◆ **任务要求**
1 - 根据二叉树后序遍历一文，逐行作答：
(a) 口诀列出的最后一步是什么？
(b) 示例对象 bt 中，val 为 2 的节点，其右子节点的 val 是多少？
(c) 递归版里，root 为空时函数怎样处理？
2 - 把二叉树后序遍历一文中的句子“访问根节点”译成英文。
3 - 从二叉树后序遍历一文的 console.log(root.val) 这一行之后往下续写。

◆ **给定原文**
* * * * * * *

二叉树的后序遍历

后续遍历算法口诀：

对根节点的左子树进行后续遍历
对根节点的右子树进行后续遍历
访问根节点

const bt = {
    val: 1,
    left: {
        val: 2,
        left: {
            val: 4,
            left: null,
            right: null,
        },
        right: {
            val: 5,
            left: null,
            right: null,
        },
    },
    right: {
        val: 3,
        left: {
            val: 6,
            left: null,
            right: null,
        },
        right: {
            val: 7,
            left: null,
            right: null,
        },
    },
};

递归版

const postorder = (root) => {
    if(!root) {return;}
    postorder(root.left)
    postorder(root.right)
    console.log(root.val)

* * * * * * *

◆ **提取条目**
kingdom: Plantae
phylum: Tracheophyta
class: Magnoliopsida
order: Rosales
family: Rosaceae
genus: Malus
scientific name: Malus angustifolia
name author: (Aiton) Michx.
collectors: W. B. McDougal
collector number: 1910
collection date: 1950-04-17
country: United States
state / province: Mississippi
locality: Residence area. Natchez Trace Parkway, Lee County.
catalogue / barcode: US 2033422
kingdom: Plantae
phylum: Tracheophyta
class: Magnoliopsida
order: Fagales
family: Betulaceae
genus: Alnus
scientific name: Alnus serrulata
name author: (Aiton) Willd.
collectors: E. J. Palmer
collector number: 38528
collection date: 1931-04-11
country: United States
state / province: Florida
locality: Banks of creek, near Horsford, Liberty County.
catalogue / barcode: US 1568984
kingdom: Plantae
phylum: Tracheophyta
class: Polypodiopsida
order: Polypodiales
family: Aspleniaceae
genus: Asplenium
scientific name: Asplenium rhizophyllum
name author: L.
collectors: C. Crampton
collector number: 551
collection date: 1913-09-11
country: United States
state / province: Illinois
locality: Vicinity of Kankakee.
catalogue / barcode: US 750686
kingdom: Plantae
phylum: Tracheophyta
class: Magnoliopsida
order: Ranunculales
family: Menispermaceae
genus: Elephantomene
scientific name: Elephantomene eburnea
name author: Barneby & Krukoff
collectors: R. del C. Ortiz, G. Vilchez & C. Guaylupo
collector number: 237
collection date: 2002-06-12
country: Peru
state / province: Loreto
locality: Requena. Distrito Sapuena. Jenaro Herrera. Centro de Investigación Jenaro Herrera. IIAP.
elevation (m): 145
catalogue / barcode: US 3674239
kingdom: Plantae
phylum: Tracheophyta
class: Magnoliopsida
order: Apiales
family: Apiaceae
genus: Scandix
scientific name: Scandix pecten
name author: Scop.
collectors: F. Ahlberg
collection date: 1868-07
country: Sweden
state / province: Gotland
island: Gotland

* * * * * * *

◆ **逐题答案**
1 -
(a) 访问根节点。
(b) 5。
(c) 直接 return，不再往下执行。

2 - Visit the root node.

3 -
}
postorder(bt)

非递归版

const postorder = (root) => {
    if(!root) {return;}
    const outputStack = []
    const stack = [root]
    while(stack.length) {
        const n = stack.pop()
        outputStack.push(n)
        if(n.left) stack.push(n.left)
        if(n.right) stack.push(n.right)
    }
    while(outputStack.length) {
        const n = outputStack.pop();
        console.log(n.val);
    }
}
postorder(bt)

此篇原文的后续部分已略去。